• [What is expected]
Gather every line in the entries below that contains the string "false", and copy each one out.

• [Materials provided]
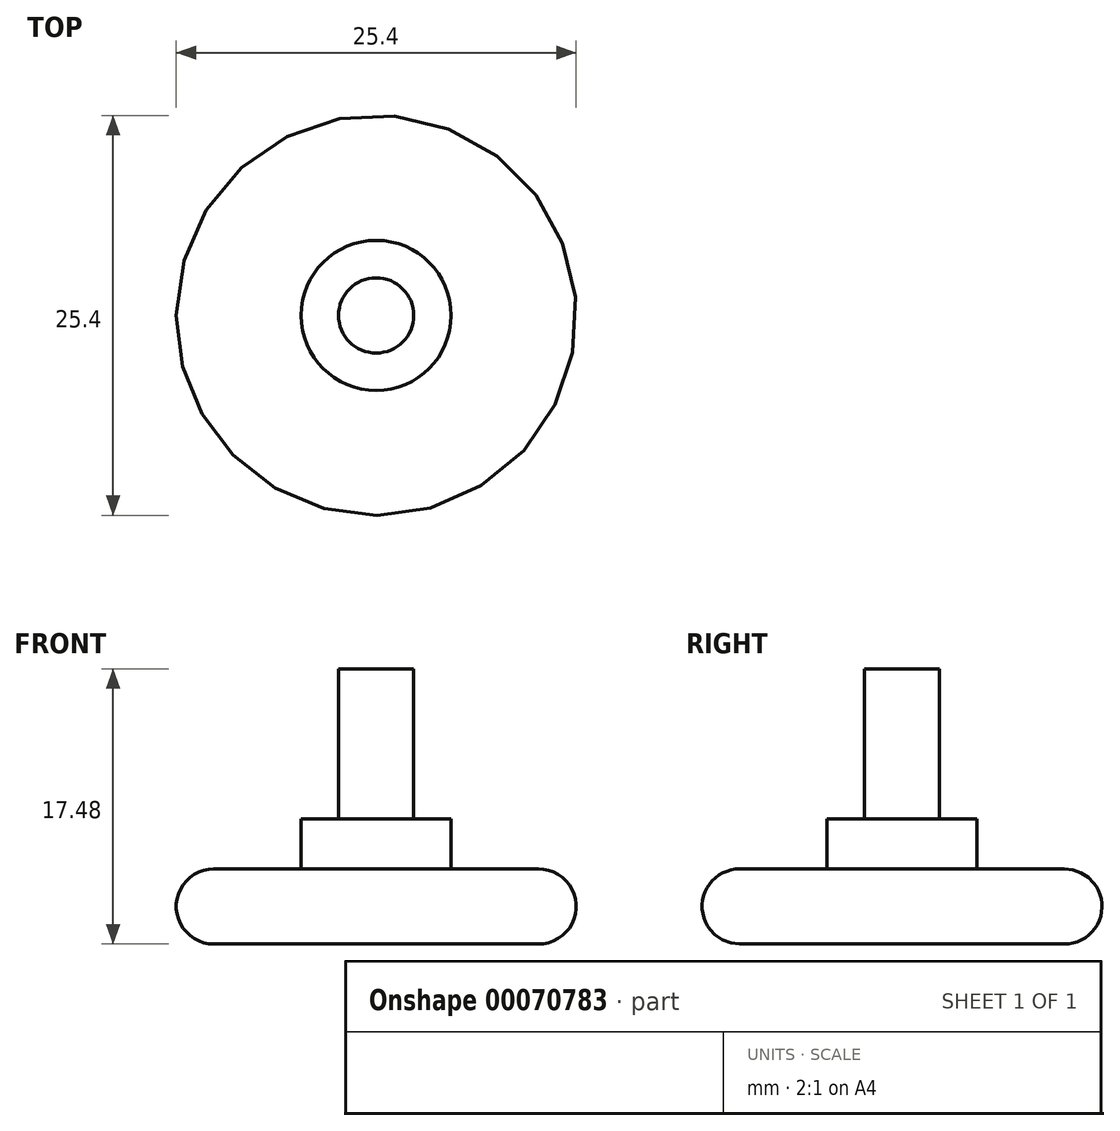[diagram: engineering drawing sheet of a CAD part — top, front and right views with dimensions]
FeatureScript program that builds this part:
annotation { "Feature Type Name" : "Feature", "Feature Type Description" : "" }
export const myFeature = defineFeature(function(context is Context, id is Id, definition is map)
    precondition{}
    {
        {
            var Q0;
            Q0=qCreatedBy(makeId("Front.planeOp"),FACE);
            var sketch = newSketch(context, id + "F0", { "sketchPlane" : qUnion([Q0])});
            skLineSegment(sketch, "E0.bottom", {"start": v(0, 0) * mm, "end": v(12.7, 0) * mm});
            skLineSegment(sketch, "E0.top", {"start": v(0, 4.78) * mm, "end": v(12.7, 4.78) * mm});
            skLineSegment(sketch, "E0.left", {"start": v(0, 0) * mm, "end": v(0, 4.78) * mm});
            skLineSegment(sketch, "E0.right", {"start": v(12.7, 0) * mm, "end": v(12.7, 4.78) * mm});
            skSolve(sketch);
        }
        {
            var Q0;
            Q0 = qSketchRegion(id + "F0", true);
            var Q1;
            Q1=sQuery(id+"F0.wireOp",EDGE,"E0.left");
            revolve(context, id + "F1", {"entities" : qUnion([Q0]), "axis" : qUnion([Q1]), "revolveType" : RevolveType.FULL});
        }
        {
            var Q0;
            Q0=makeQuery(id+"F1.opRevolve","SWEPT_EDGE",EDGE,{"disambiguationData":[OSD([sQuery(id+"F0.wireOp",EDGE,"E0.top"),sQuery(id+"F0.wireOp",EDGE,"E0.right")])]});
            var Q1;
            Q1=makeQuery(id+"F1.opRevolve","SWEPT_EDGE",EDGE,{"disambiguationData":[OSD([sQuery(id+"F0.wireOp",EDGE,"E0.bottom"),sQuery(id+"F0.wireOp",EDGE,"E0.right")])]});
            fillet(context, id + "F2", {"entities" : qUnion([Q0, Q1]), "radius" : 2.4 * mm, "tangentPropagation" : true, "allowEdgeOverflow" : false});
        }
        {
            var Q0;
            Q0=makeQuery(id+"F1.opRevolve","SWEPT_FACE",FACE,{"disambiguationData":[OSD([sQuery(id+"F0.wireOp",EDGE,"E0.top")])]});
            var sketch = newSketch(context, id + "F3", { "sketchPlane" : qUnion([Q0])});
            skCircle(sketch, "E1", {"center": v(0, 0) * mm, "radius": 4.76 * mm});
            skSolve(sketch);
        }
        {
            var Q0;
            Q0 = qSketchRegion(id + "F3", true);
            extrude(context, id + "F4", {"entities" : qUnion([Q0]), "operationType" : NewBodyOperationType.ADD, "depth" : 3.17 * mm});
        }
        {
            var Q0;
            Q0=makeQuery(id+"F4.opExtrude","CAP_FACE",FACE,{"disambiguationData":[OSD([sQuery(id+"F3.wireOp",EDGE,"E1")])],"isStart":false});
            var sketch = newSketch(context, id + "F5", { "sketchPlane" : qUnion([Q0])});
            skCircle(sketch, "E2", {"center": v(0, 0) * mm, "radius": 2.39 * mm});
            skSolve(sketch);
        }
        {
            var Q0;
            Q0 = qSketchRegion(id + "F5", true);
            extrude(context, id + "F6", {"entities" : qUnion([Q0]), "operationType" : NewBodyOperationType.ADD, "depth" : 9.52 * mm});
        }
    });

• [The completed task]
            fillet(context, id + "F2", {"entities" : qUnion([Q0, Q1]), "radius" : 2.4 * mm, "tangentPropagation" : true, "allowEdgeOverflow" : false});
            Q0=makeQuery(id+"F4.opExtrude","CAP_FACE",FACE,{"disambiguationData":[OSD([sQuery(id+"F3.wireOp",EDGE,"E1")])],"isStart":false});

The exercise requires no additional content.